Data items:
□ □ □

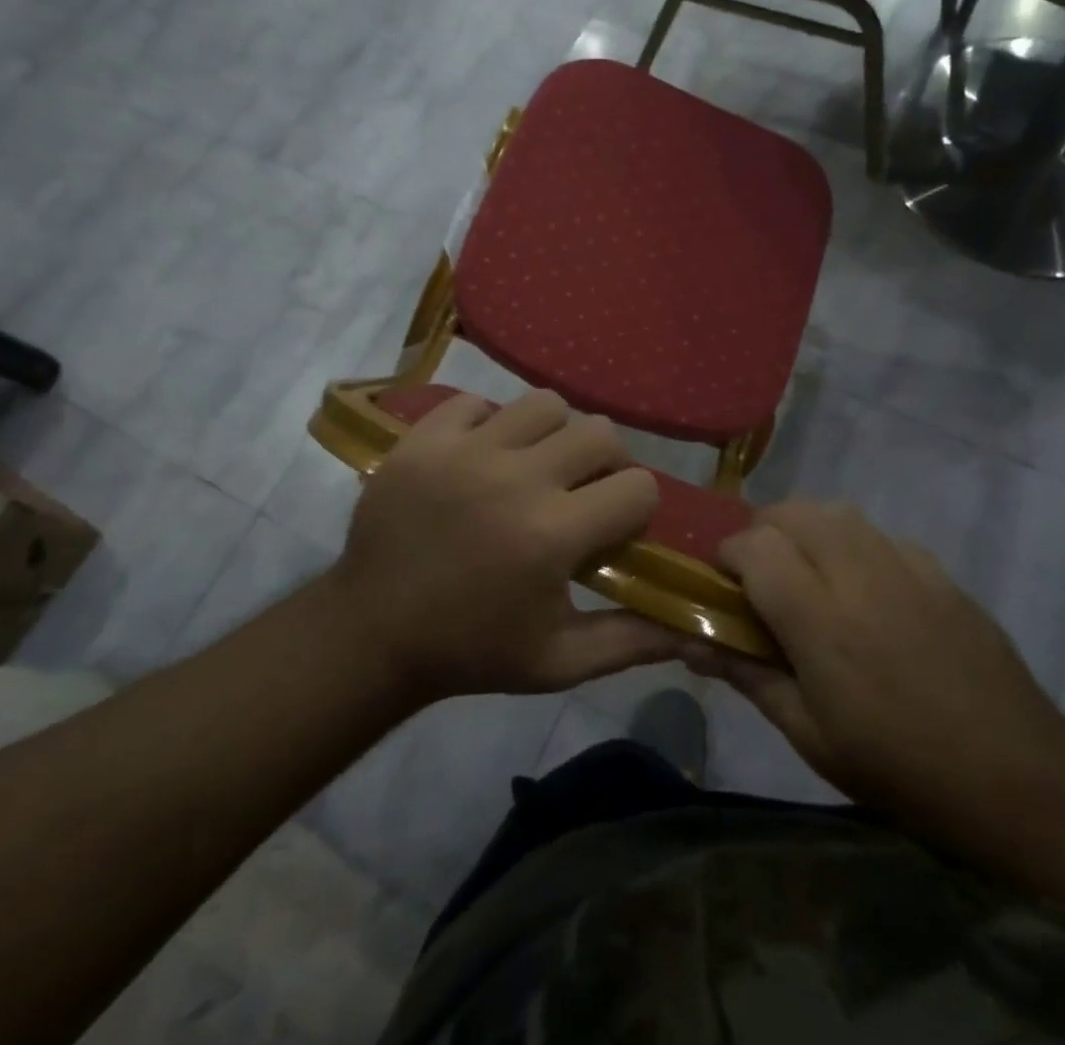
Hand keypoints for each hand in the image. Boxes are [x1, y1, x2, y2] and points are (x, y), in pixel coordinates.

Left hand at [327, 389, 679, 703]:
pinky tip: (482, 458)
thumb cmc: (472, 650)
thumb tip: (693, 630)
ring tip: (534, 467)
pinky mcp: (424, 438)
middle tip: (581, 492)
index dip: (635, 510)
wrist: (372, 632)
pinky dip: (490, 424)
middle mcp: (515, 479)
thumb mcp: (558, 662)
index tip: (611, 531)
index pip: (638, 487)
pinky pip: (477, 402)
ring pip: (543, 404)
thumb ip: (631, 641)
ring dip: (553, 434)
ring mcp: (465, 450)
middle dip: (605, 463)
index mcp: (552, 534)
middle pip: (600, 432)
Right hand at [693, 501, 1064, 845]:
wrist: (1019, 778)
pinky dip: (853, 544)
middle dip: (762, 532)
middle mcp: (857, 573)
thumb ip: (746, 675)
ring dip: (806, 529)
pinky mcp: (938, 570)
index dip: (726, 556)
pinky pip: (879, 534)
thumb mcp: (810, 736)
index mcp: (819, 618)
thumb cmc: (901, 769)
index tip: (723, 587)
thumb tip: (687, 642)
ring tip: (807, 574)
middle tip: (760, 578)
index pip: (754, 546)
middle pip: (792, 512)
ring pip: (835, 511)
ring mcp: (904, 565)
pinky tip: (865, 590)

□ □ □

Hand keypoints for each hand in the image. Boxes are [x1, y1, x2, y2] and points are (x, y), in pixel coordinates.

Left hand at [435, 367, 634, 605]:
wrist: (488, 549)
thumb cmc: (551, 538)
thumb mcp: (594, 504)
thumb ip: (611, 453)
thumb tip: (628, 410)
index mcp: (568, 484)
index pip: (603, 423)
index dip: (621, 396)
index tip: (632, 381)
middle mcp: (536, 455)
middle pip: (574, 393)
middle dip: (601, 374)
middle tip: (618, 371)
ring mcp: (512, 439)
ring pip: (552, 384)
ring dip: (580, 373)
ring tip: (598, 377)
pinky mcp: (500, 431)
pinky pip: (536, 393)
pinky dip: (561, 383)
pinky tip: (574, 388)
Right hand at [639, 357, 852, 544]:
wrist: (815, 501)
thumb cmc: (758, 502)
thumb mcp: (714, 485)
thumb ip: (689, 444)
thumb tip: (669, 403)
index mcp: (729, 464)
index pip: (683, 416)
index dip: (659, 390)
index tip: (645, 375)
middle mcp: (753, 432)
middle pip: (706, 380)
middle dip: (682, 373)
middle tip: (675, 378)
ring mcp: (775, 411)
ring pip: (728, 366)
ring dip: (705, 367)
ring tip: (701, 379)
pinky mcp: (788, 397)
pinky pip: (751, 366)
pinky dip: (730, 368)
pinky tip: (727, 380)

□ □ □

▶ **EXERCISE DETAILS**: Quote the data above from the line containing "index pip: (603, 423)" to the line containing "pinky tip: (574, 388)", inclusive, and stop.

▶ **ANSWER TO THIS TASK**:
index pip: (603, 423)
index dip: (621, 396)
index tip: (632, 381)
middle mcp: (536, 455)
middle pip: (574, 393)
middle dip: (601, 374)
middle tip: (618, 371)
ring mcp: (512, 439)
ring pip: (552, 384)
ring dip: (580, 373)
ring tip: (598, 377)
pinky mcp: (500, 431)
pinky pip: (536, 393)
pinky dip: (561, 383)
pinky tip: (574, 388)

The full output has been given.